One theme was clear: The profitability of digital products and services is top of mind.  

Edwin Ruis,  Integrated Revenue Director, Swift communications, which owns 40 publications  in six states, says he did not realise the extent of the problem until he read a report, The Big Disconnect in Local Media.

“I realized I had to take a look at profitability. I see a lack of interest in our (more profitable)  ONO products,” he said.

What else does he worry about? How to create a better customer experience.

“I want our external customer to feel like they do when they buy an  iPhone. You don´t want to go online, you want to go to the store and feel Apple,” he said.  There are no manuals for this, but we can learn from companies like Disney and Apple, to move away from the space where everyone is selling the same thing.”

Chris Edwards, president of the Cedar Rapids Gazette and its agency FusionFarm, agrees that profitability is a key issue and that automation is part of the answer.

“We have to be asking what is the most efficient way we can sell what is perceived as a commodity. We have got to come up with a better mousetrap and defrictionalize the process,”  he said.

When not worried about profitability, Edwards said he also worries about the skyrocketing price of newsprint and how to create editorial valuable enough for more customers to pay and for them  to pay more..

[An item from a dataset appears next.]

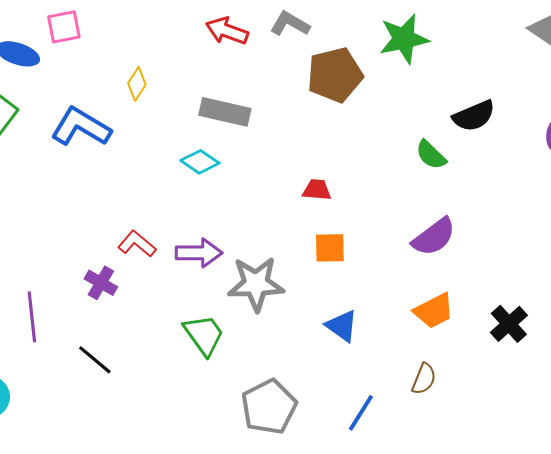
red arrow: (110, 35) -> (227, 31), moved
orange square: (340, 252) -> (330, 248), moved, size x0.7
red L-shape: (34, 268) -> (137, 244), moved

Stephanie Slagle, Director of Digital, at WBNS TV, said her company already ceded the lower end of the market - digital sales in the $500 a month range - to focus on the more profitable sales, in the $75,000 to $100,000 a year range, selling native video to clients.

“We are blown away by how much people are spending (on video= with large agencies.  It is a great sales conversation to have with the client. It makes sense that they would have their stories told by (the local television station),” she said.

“It sounds like we only want the big money. But that is not what we are saying. What we are saying is that the small money does not work.  Those people who think digital is a $500 thing are not spending enough. It is not something you do if you cannot afford radio.”

What Slagle worries about most is creating a excellent user experience for the audience, while also providing value to the advertisers who want intrusive ads that interrupt the user experience and slow the website.

“Users are annoyed by the way we give them our content, so we have to do something different… and we also have to monetise. It is a push and pull and it is something I´m freaked out about.”

During the Q&A others in the room were asked to share their concerns.

On man stood up and said,  “Google is so good that it seems the only thing to do is become resellers. How does that work long term for us. How do we compete and stand up on our own.”

Another mentioned “A term I heard from Gordon (Borrell),  relentless incrementality. That sums up people real life in industry. We spend so much time staying flat. What is the straw that breaks the camel’s back and finally  causes people at the top of the company them to do things differently.”

A last executive chimed in that  “We have to help change the narrative that we are out of touch with our neighborhoods.  Lets act like endangered animals. Our fight instinct needs to kick in.”

Meanwhile part of the answer to autmoatiion and profitability may be at hand.

Even as the executives shared their concerns, at a vendor table across the hall iPublishMedia,  a provider of self service advertising platforms,  demonstrated  a new DIY advertisng product for SMBs.  

The platform pulls content directly in from a small business listing on Google maps, to populate digital ad bundles with automated posting to print, digital, Facebook, and eventually email.

In the new DIY advertising world, local media staff in sales, production and fullfilment, may only lightly touch whole categories of small advertisers who provide profitable margins for the first time.